Exercise requirements: The required answer is each line in the entries below where "participants" occurs.

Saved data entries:

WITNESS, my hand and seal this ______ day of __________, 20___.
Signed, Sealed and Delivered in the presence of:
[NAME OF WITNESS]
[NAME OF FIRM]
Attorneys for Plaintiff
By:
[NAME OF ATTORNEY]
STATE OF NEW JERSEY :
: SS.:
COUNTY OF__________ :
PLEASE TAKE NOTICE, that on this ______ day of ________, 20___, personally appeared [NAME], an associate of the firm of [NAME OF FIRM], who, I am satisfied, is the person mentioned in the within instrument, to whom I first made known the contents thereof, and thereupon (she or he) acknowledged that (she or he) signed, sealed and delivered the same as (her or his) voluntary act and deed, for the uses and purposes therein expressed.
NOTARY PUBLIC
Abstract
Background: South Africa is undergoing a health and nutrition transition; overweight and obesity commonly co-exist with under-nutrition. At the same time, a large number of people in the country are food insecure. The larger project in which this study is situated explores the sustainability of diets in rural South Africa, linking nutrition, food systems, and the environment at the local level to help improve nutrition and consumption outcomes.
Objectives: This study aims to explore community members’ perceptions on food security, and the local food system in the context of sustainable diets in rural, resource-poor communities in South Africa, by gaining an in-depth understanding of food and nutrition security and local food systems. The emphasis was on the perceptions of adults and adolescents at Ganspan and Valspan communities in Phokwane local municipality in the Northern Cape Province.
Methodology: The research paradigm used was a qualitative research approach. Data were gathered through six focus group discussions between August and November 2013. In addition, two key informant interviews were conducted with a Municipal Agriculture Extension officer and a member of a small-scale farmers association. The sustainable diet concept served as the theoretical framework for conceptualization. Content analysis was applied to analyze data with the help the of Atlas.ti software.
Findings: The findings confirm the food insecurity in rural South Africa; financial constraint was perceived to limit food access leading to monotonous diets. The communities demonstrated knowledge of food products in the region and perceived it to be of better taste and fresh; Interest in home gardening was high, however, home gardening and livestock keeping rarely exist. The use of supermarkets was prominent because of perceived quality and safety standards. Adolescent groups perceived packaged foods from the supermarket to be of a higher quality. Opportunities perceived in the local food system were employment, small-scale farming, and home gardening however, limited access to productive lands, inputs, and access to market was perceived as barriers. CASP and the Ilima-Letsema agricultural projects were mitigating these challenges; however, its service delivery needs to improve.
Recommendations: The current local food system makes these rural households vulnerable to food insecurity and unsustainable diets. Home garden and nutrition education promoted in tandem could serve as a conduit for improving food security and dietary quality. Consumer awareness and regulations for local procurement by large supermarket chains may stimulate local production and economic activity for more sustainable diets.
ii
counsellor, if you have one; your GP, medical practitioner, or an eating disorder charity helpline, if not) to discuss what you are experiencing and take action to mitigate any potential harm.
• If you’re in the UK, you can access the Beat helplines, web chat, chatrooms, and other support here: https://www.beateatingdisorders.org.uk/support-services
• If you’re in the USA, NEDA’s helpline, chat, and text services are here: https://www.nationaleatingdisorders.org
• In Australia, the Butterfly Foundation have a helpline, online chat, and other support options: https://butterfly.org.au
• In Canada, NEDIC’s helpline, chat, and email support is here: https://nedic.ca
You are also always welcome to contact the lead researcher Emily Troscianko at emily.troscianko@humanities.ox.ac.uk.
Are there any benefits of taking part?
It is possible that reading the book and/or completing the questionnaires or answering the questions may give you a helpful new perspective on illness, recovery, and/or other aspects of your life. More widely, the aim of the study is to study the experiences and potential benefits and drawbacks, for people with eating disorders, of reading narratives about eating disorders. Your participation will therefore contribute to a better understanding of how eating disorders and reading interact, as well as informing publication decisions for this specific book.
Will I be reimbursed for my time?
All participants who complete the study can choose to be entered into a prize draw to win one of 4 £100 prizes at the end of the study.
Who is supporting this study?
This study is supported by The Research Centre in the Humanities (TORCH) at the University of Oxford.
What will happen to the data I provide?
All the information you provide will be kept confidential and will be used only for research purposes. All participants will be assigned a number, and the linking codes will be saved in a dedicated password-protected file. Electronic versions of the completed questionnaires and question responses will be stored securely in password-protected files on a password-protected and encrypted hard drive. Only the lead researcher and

Exercise solution:
All participants who complete the study can choose to be entered into a prize draw to win one of 4 £100 prizes at the end of the study.
All the information you provide will be kept confidential and will be used only for research purposes. All participants will be assigned a number, and the linking codes will be saved in a dedicated password-protected file. Electronic versions of the completed questionnaires and question responses will be stored securely in password-protected files on a password-protected and encrypted hard drive. Only the lead researcher and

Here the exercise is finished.